Agrarian faction leader Nikolay Kharitonov is also viewed as a possible candidate for governor of Novosibirsk. He comes from that area.
ECONOMIC GROWTH FROM THE STATE STATISTICS COMMITTEE
Parlamentskaya Gazeta, April 24, 2002, p. 1
The State Statistics Committee has released the economic figures for March. Production grew by over 3.7%, which is 1% more than expected.
Economists attribute this to uncertainty on global oil markets, and thus far they are not venturing to speculate on whether Russia will continue to enjoy this good fortune for long.
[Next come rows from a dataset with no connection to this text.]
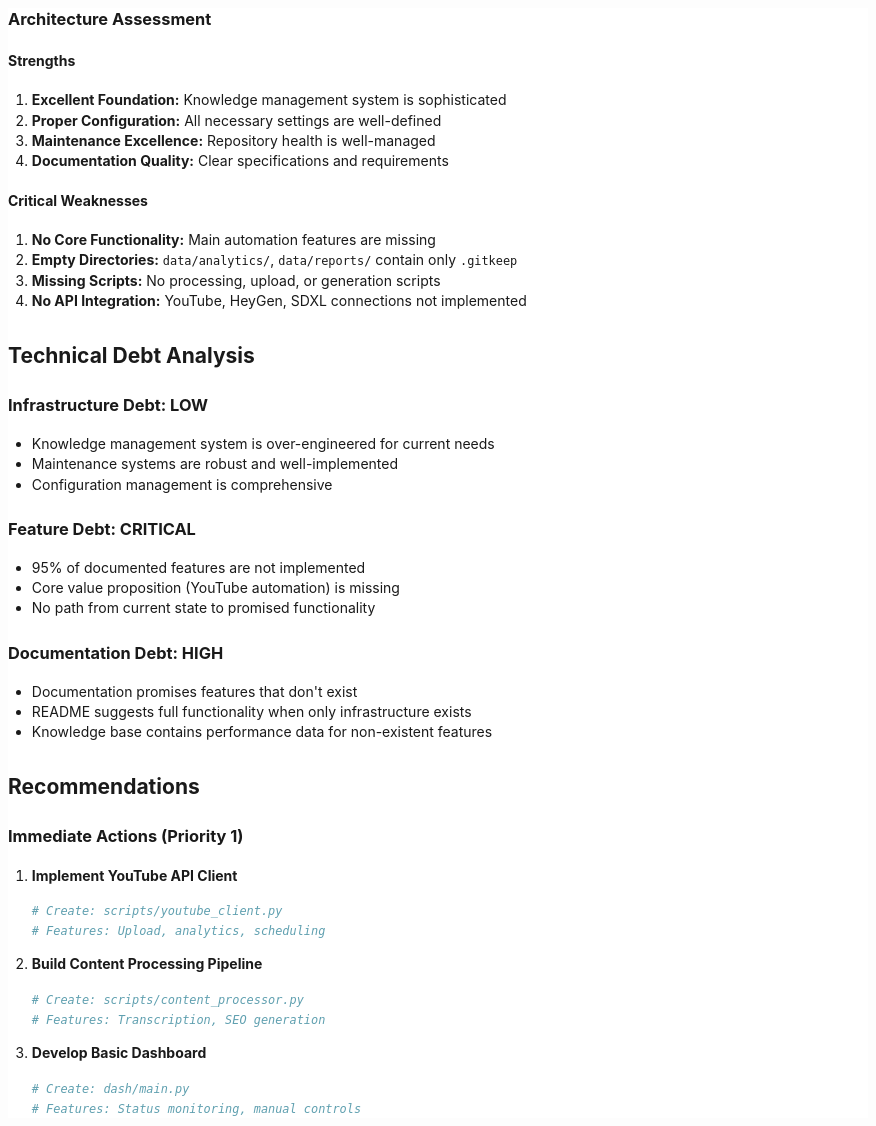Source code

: ### Architecture Assessment

#### Strengths
1. **Excellent Foundation:** Knowledge management system is sophisticated
2. **Proper Configuration:** All necessary settings are well-defined
3. **Maintenance Excellence:** Repository health is well-managed
4. **Documentation Quality:** Clear specifications and requirements

#### Critical Weaknesses
1. **No Core Functionality:** Main automation features are missing
2. **Empty Directories:** `data/analytics/`, `data/reports/` contain only `.gitkeep`
3. **Missing Scripts:** No processing, upload, or generation scripts
4. **No API Integration:** YouTube, HeyGen, SDXL connections not implemented

## Technical Debt Analysis

### Infrastructure Debt: **LOW**
- Knowledge management system is over-engineered for current needs
- Maintenance systems are robust and well-implemented
- Configuration management is comprehensive

### Feature Debt: **CRITICAL**
- 95% of documented features are not implemented
- Core value proposition (YouTube automation) is missing
- No path from current state to promised functionality

### Documentation Debt: **HIGH**
- Documentation promises features that don't exist
- README suggests full functionality when only infrastructure exists
- Knowledge base contains performance data for non-existent features

## Recommendations

### Immediate Actions (Priority 1)

1. **Implement YouTube API Client**
   ```python
   # Create: scripts/youtube_client.py
   # Features: Upload, analytics, scheduling
   ```

2. **Build Content Processing Pipeline**
   ```python
   # Create: scripts/content_processor.py
   # Features: Transcription, SEO generation
   ```

3. **Develop Basic Dashboard**
   ```python
   # Create: dash/main.py
   # Features: Status monitoring, manual controls
   ```
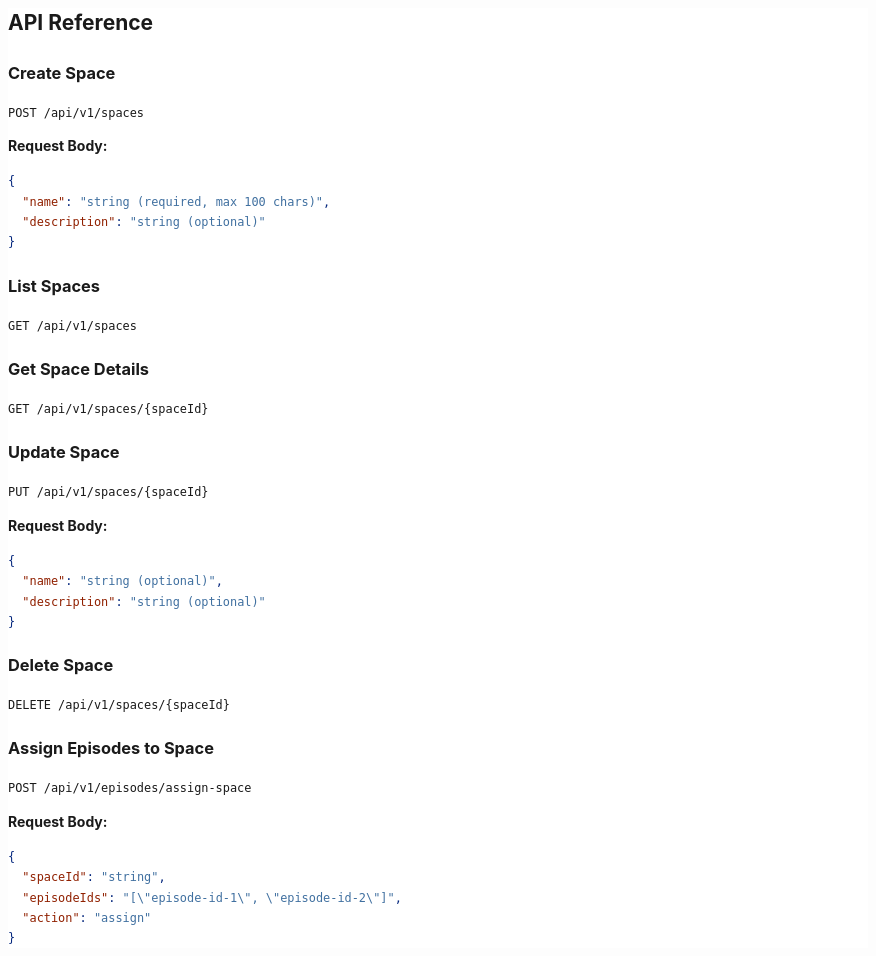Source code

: ## API Reference

### Create Space

```
POST /api/v1/spaces
```

**Request Body:**
```json
{
  "name": "string (required, max 100 chars)",
  "description": "string (optional)"
}
```

### List Spaces

```
GET /api/v1/spaces
```

### Get Space Details

```
GET /api/v1/spaces/{spaceId}
```

### Update Space

```
PUT /api/v1/spaces/{spaceId}
```

**Request Body:**
```json
{
  "name": "string (optional)",
  "description": "string (optional)"
}
```

### Delete Space

```
DELETE /api/v1/spaces/{spaceId}
```

### Assign Episodes to Space

```
POST /api/v1/episodes/assign-space
```

**Request Body:**
```json
{
  "spaceId": "string",
  "episodeIds": "[\"episode-id-1\", \"episode-id-2\"]",
  "action": "assign"
}
```
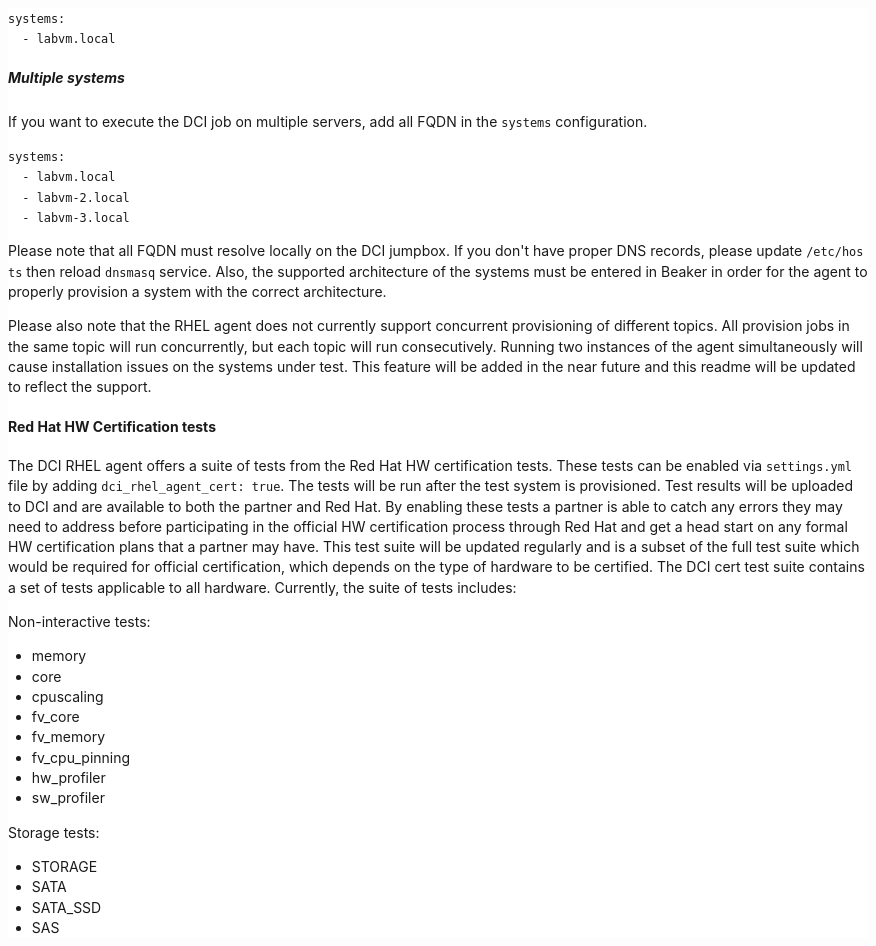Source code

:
 ```
systems:
  - labvm.local
```

##### Multiple systems

If you want to execute the DCI job on multiple servers, add all FQDN in the `systems` configuration.

```
systems:
  - labvm.local
  - labvm-2.local
  - labvm-3.local
```

Please note that all FQDN must resolve locally on the DCI jumpbox. If you don't have proper DNS records, please update `/etc/hosts` then reload `dnsmasq` service. Also, the supported architecture of the systems must be entered in Beaker in order for the agent to properly provision a system with the correct architecture.

Please also note that the RHEL agent does not currently support concurrent provisioning of different topics. All provision jobs in the same topic will run concurrently, but each topic will run consecutively. Running two instances of the agent simultaneously will cause installation issues on the systems under test. This feature will be added in the near future and this readme will be updated to reflect the support.

#### Red Hat HW Certification tests

The DCI RHEL agent offers a suite of tests from the Red Hat HW certification tests. These tests can be enabled via `settings.yml` file by adding `dci_rhel_agent_cert: true`. The tests will be run after the test system is provisioned. Test results will be uploaded to DCI and are available to both the partner and Red Hat. By enabling these tests a partner is able to catch any errors they may need to address before participating in the official HW certification process through Red Hat and get a head start on any formal HW certification plans that a partner may have. This test suite will be updated regularly and is a subset of the full test suite which would be required for official certification, which depends on the type of hardware to be certified. The DCI cert test suite contains a set of tests applicable to all hardware. Currently, the suite of tests includes:

Non-interactive tests:

- memory
- core
- cpuscaling
- fv_core
- fv_memory
- fv_cpu_pinning
- hw_profiler
- sw_profiler

Storage tests:

- STORAGE
- SATA
- SATA_SSD
- SAS
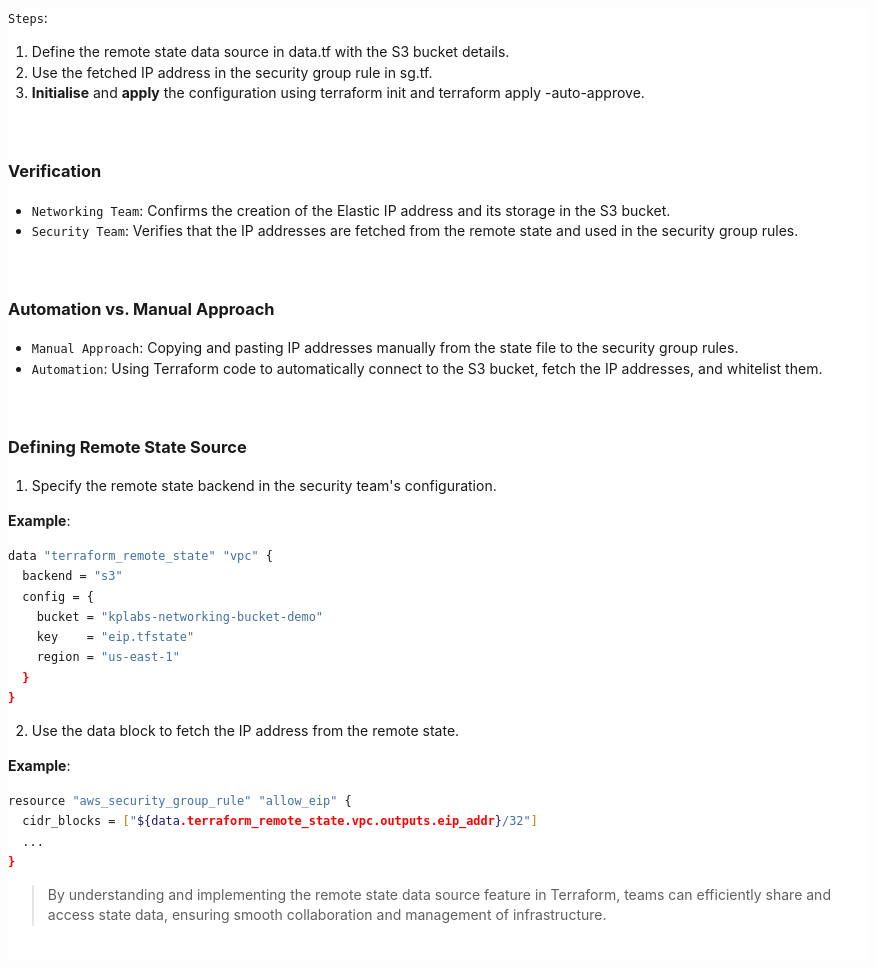 `Steps`:
1. Define the remote state data source in data.tf with the S3 bucket details.
2. Use the fetched IP address in the security group rule in sg.tf.
3. **Initialise** and **apply** the configuration using terraform init and terraform apply -auto-approve.

<br>

### Verification
* `Networking Team`: Confirms the creation of the Elastic IP address and its storage in the S3 bucket.
* `Security Team`: Verifies that the IP addresses are fetched from the remote state and used in the security group rules.

<br>

### Automation vs. Manual Approach
* `Manual Approach`: Copying and pasting IP addresses manually from the state file to the security group rules.
* `Automation`: Using Terraform code to automatically connect to the S3 bucket, fetch the IP addresses, and whitelist them.

<br>

### Defining Remote State Source
1. Specify the remote state backend in the security team's configuration.

**Example**:

```bash
data "terraform_remote_state" "vpc" {
  backend = "s3"
  config = {
    bucket = "kplabs-networking-bucket-demo"
    key    = "eip.tfstate"
    region = "us-east-1"
  }
}
```

2. Use the data block to fetch the IP address from the remote state.

**Example**:

```bash
resource "aws_security_group_rule" "allow_eip" {
  cidr_blocks = ["${data.terraform_remote_state.vpc.outputs.eip_addr}/32"]
  ...
}
```

> By understanding and implementing the remote state data source feature in Terraform, teams can efficiently share and access state data, ensuring smooth collaboration and management of infrastructure.

<br>

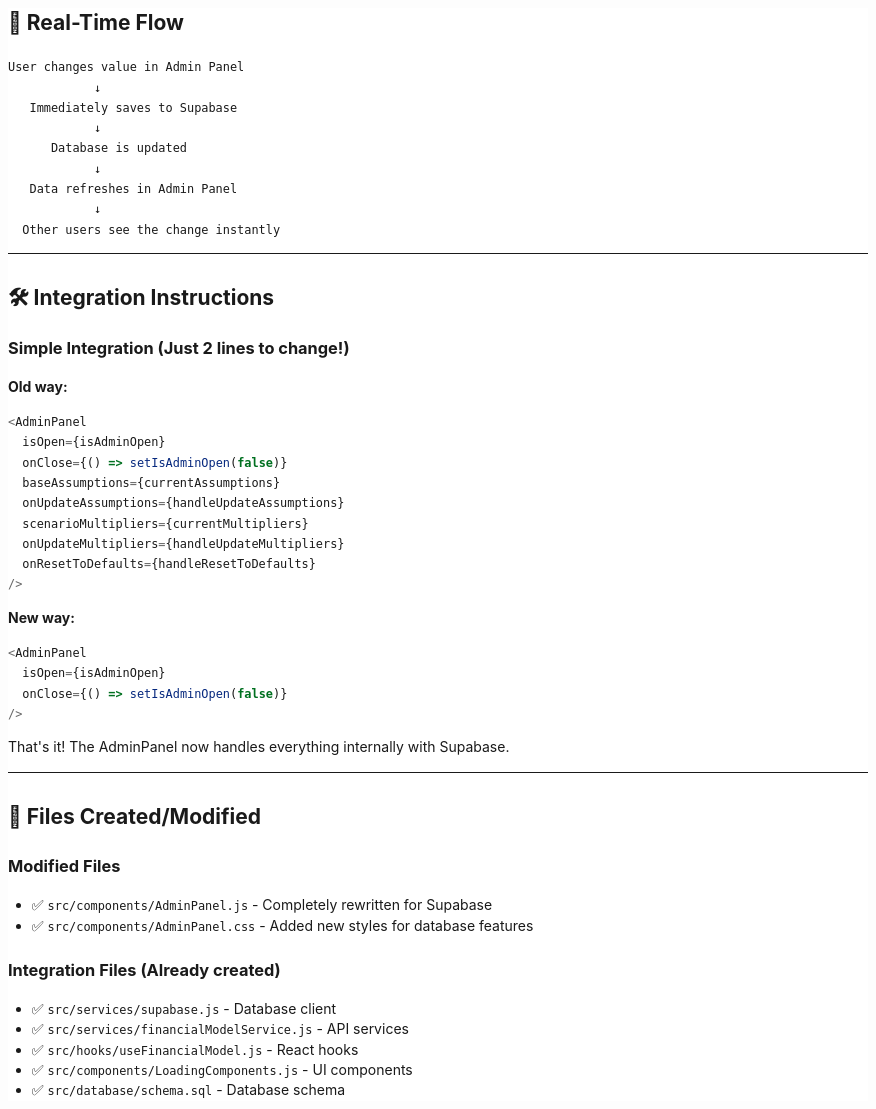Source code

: 
## 🔄 **Real-Time Flow**

```
User changes value in Admin Panel
            ↓
   Immediately saves to Supabase
            ↓
      Database is updated
            ↓
   Data refreshes in Admin Panel
            ↓
  Other users see the change instantly
```

---

## 🛠️ **Integration Instructions**

### **Simple Integration** (Just 2 lines to change!)

**Old way:**
```javascript
<AdminPanel 
  isOpen={isAdminOpen}
  onClose={() => setIsAdminOpen(false)}
  baseAssumptions={currentAssumptions}
  onUpdateAssumptions={handleUpdateAssumptions}
  scenarioMultipliers={currentMultipliers}
  onUpdateMultipliers={handleUpdateMultipliers}
  onResetToDefaults={handleResetToDefaults}
/>
```

**New way:**
```javascript
<AdminPanel 
  isOpen={isAdminOpen}
  onClose={() => setIsAdminOpen(false)}
/>
```

That's it! The AdminPanel now handles everything internally with Supabase.

---

## 📁 **Files Created/Modified**

### **Modified Files**
- ✅ `src/components/AdminPanel.js` - Completely rewritten for Supabase
- ✅ `src/components/AdminPanel.css` - Added new styles for database features

### **Integration Files** (Already created)
- ✅ `src/services/supabase.js` - Database client
- ✅ `src/services/financialModelService.js` - API services  
- ✅ `src/hooks/useFinancialModel.js` - React hooks
- ✅ `src/components/LoadingComponents.js` - UI components
- ✅ `src/database/schema.sql` - Database schema
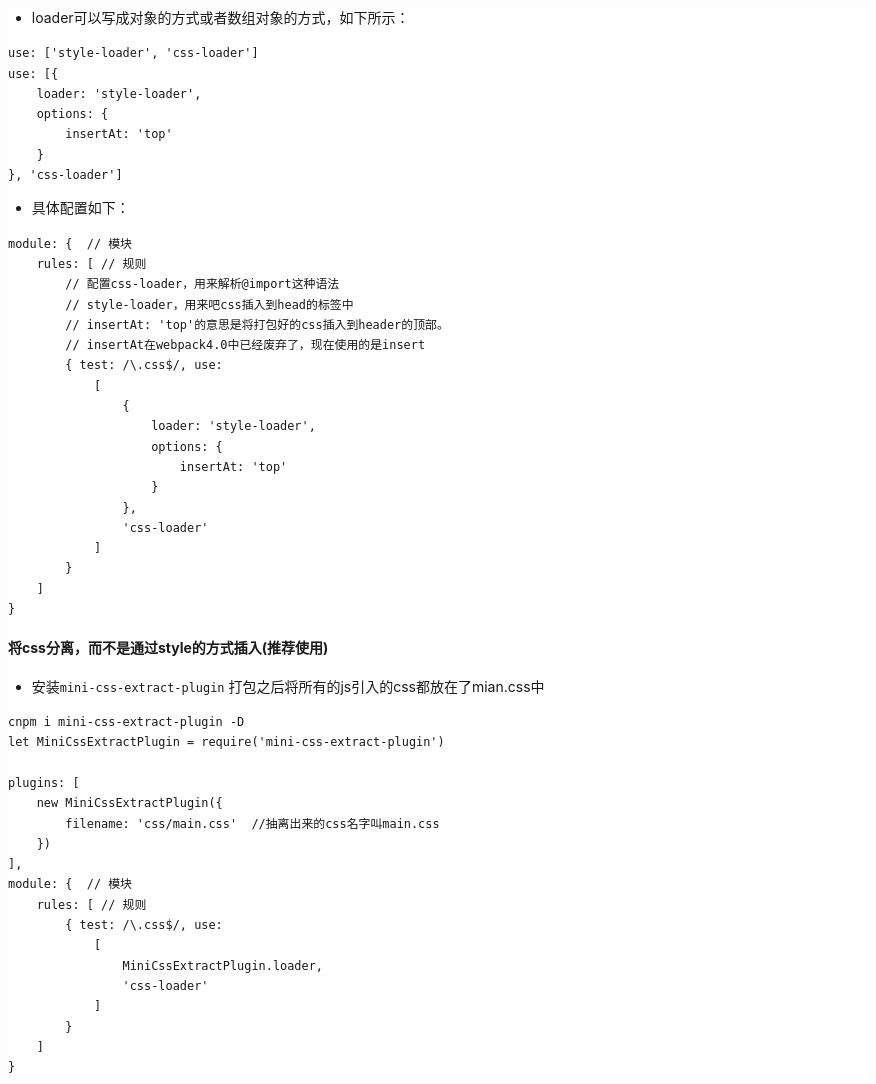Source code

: - loader可以写成对象的方式或者数组对象的方式，如下所示：
```
use: ['style-loader', 'css-loader']
use: [{
    loader: 'style-loader',
    options: {
        insertAt: 'top'
    }
}, 'css-loader']
```

- 具体配置如下：
```
module: {  // 模块
    rules: [ // 规则
        // 配置css-loader，用来解析@import这种语法
        // style-loader，用来吧css插入到head的标签中
        // insertAt: 'top'的意思是将打包好的css插入到header的顶部。
        // insertAt在webpack4.0中已经废弃了，现在使用的是insert
        { test: /\.css$/, use:
            [
                {
                    loader: 'style-loader',
                    options: {
                        insertAt: 'top'
                    }
                },
                'css-loader'
            ]
        }
    ]
}
```


#### 将css分离，而不是通过style的方式插入(推荐使用)
- 安装`mini-css-extract-plugin`
打包之后将所有的js引入的css都放在了mian.css中
```
cnpm i mini-css-extract-plugin -D
let MiniCssExtractPlugin = require('mini-css-extract-plugin')

plugins: [
    new MiniCssExtractPlugin({
        filename: 'css/main.css'  //抽离出来的css名字叫main.css
    })
],
module: {  // 模块
    rules: [ // 规则
        { test: /\.css$/, use:
            [
                MiniCssExtractPlugin.loader,
                'css-loader'
            ]
        }
    ]
}
```

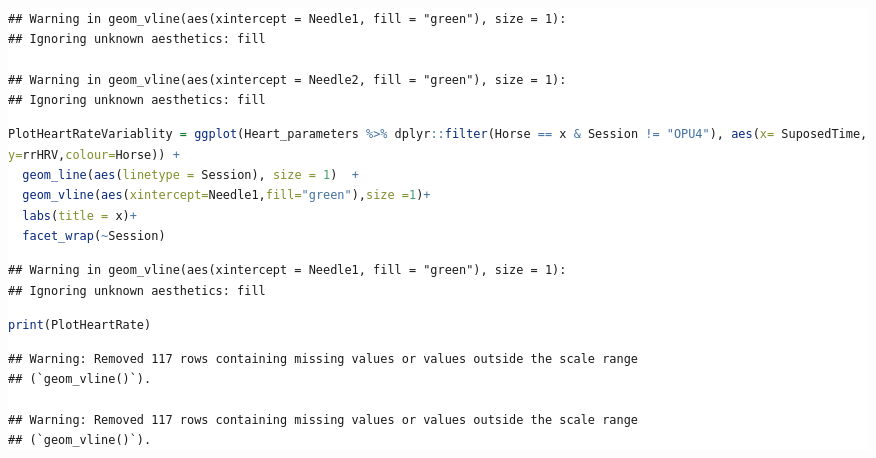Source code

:    ## Warning in geom_vline(aes(xintercept = Needle1, fill = "green"), size = 1):
    ## Ignoring unknown aesthetics: fill

    ## Warning in geom_vline(aes(xintercept = Needle2, fill = "green"), size = 1):
    ## Ignoring unknown aesthetics: fill

``` r
PlotHeartRateVariablity = ggplot(Heart_parameters %>% dplyr::filter(Horse == x & Session != "OPU4"), aes(x= SuposedTime,y=rrHRV,colour=Horse)) +
  geom_line(aes(linetype = Session), size = 1)  + 
  geom_vline(aes(xintercept=Needle1,fill="green"),size =1)+
  labs(title = x)+
  facet_wrap(~Session)
```

    ## Warning in geom_vline(aes(xintercept = Needle1, fill = "green"), size = 1):
    ## Ignoring unknown aesthetics: fill

``` r
print(PlotHeartRate)
```

    ## Warning: Removed 117 rows containing missing values or values outside the scale range
    ## (`geom_vline()`).

    ## Warning: Removed 117 rows containing missing values or values outside the scale range
    ## (`geom_vline()`).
They are fairly cautious about the near-term prospects for domestic industry. An investment shortage – primarily in the engineering sector, which requires huge investments to renew technology and equipment – could hamper the steady growth.
LITVINENKO’S CASE GOES TO COURT
Izvestia, April 24, 2002, p. 3
On April the Main Military Prosecutor’s Office sent the criminal case against former FSB agent Alexander Litvinenko, who is accused of abuse of power and stealing explosives, to the court. The former FSB officer became widely known after a public announcement that the FSB had charged him with “attempting to assassinate Bori Berezovsky.” Since 1998 a series of criminal cases has been instigated against him; due to these cases, Litvinenko spent several months in a temporary detention cell. In December 1999 he was released on parole, but a year later he flew with his family to Britain, where he asked for political asylum.